Marcus Monroe could be hot from deep. So could Josiah Kauhola. They have playmakers in the backcourt. There’s enough depth. People won’t get too tired if it turns into a track meet.
Kalaheo? Kona Makaula could find openings as Moanalua blankets the state’s best scorer (so far), Aaron Fernandez. But Kalaheo doesn’t have a consistent third scoring option just yet.
Realistically, Kalaheo hasn’t come close to a 100-point game yet. Moanalua scored 74 against a team willing to run (Hawaii Baptist) and 80 against Radford.

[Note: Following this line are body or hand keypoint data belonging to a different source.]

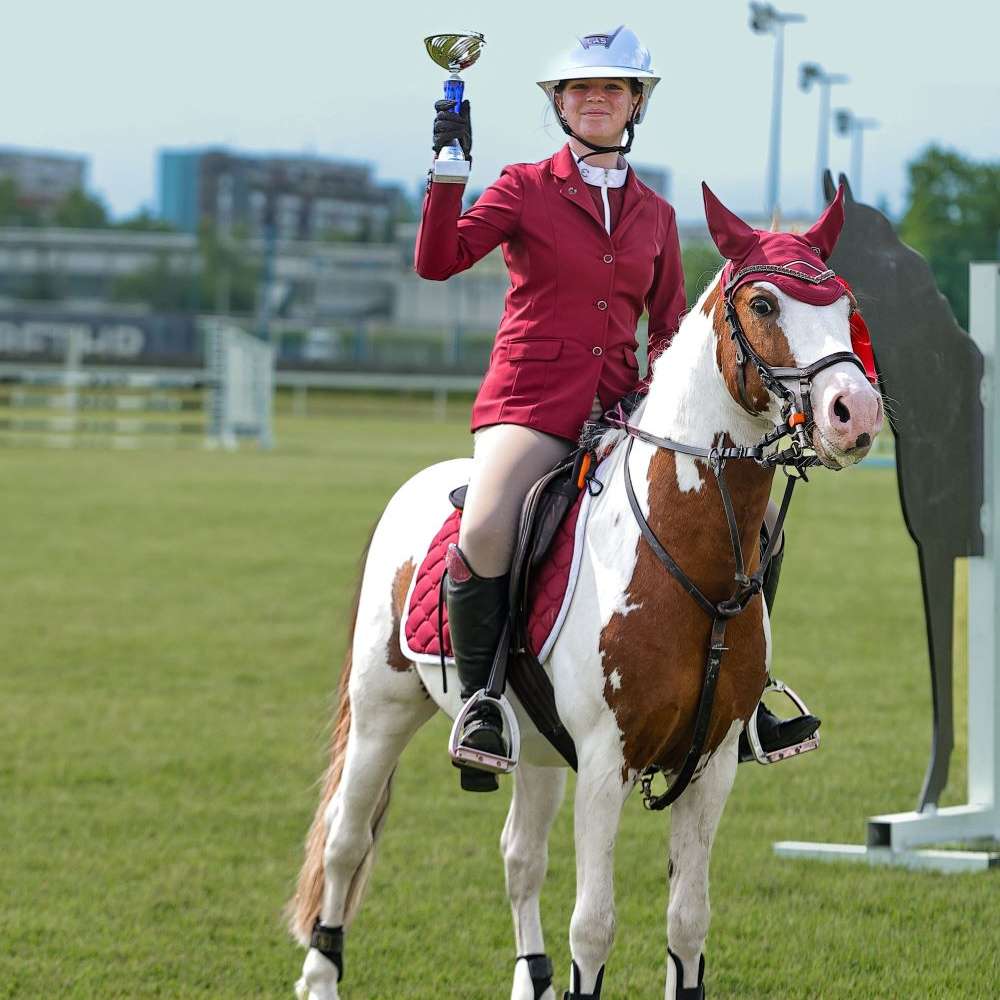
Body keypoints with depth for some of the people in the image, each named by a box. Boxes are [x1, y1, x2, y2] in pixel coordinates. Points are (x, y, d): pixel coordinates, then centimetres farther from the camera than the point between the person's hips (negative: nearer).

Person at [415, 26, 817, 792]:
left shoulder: (654, 213, 15)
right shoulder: (525, 189, 5)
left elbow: (670, 326, 20)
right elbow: (438, 261, -8)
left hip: (620, 407, 4)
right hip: (531, 402, -4)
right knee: (485, 533, -31)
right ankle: (479, 700, -14)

If Moanalua jumps to a big lead early and keeps the pace quick, Kalaheo might have no choice but to keep up.
If that means we have a 100-point (combined score) total at halftime, so be it. I’ll just be thankful for an answered prayer.
End note: After seeing games in Moanalua’s gym for many years now, I have to ask this: do the somewhat dim lights and deep space behind the backboards have an effect on long-range shooters?

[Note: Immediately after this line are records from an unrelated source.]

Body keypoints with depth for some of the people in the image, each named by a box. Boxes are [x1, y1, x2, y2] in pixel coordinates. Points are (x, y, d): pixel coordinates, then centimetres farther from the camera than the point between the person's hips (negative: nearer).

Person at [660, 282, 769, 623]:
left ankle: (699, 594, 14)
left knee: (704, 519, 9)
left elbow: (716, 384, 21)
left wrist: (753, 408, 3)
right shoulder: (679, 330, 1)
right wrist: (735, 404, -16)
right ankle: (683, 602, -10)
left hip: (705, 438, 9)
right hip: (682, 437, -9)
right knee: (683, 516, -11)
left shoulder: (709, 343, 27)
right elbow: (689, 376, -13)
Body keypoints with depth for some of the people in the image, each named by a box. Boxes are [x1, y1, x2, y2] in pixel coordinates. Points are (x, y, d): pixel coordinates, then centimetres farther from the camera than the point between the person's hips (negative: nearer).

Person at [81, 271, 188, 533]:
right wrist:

I went from the ‘Iolani Classic (every day for several days) to Moanalua (a couple of days) and couldn’t help but notice how some shooters were just not close on their launches. ‘Iolani’s gym, if you haven’t been there, is beautiful and compact. Banners high up on every wall, and each wall is very close to the court. Not quite as close as ancient barns at Ka‘u or Pahoa, but reasonably similar. Lighting? Might be the best of all high school gyms.
The closeness of those walls does help shooters, in my opinion. Then you have a spacey gym like Moanalua (factor in a place like Stan Sheriff Center or Blaisdell Arena), and it takes some time to adjust.
Could be just the lighting. I remember picking up a ball after finishing a story about a game at Blaisdell years ago. Bill O’Rear (a.k.a. Bill O’Hoops) of the Hawaii Tribune-Herald played a game of H-O-R-S-E, and though we were cold, we couldn’t miss. Bill’s a deadly long-range shooter (formerly of UH-Hilo fame) and I’m usually not. But the lighting in Blaisdell is always bright. It doesn’t hurt.
Anyway, tangent over. Here’s hoping for a centuryesque night.
* For you, the person who actually reads the Associated Press Stylebook: Yes, first reference means you spell out the words and use an acronym for later references. Or your editor will fix it anyway.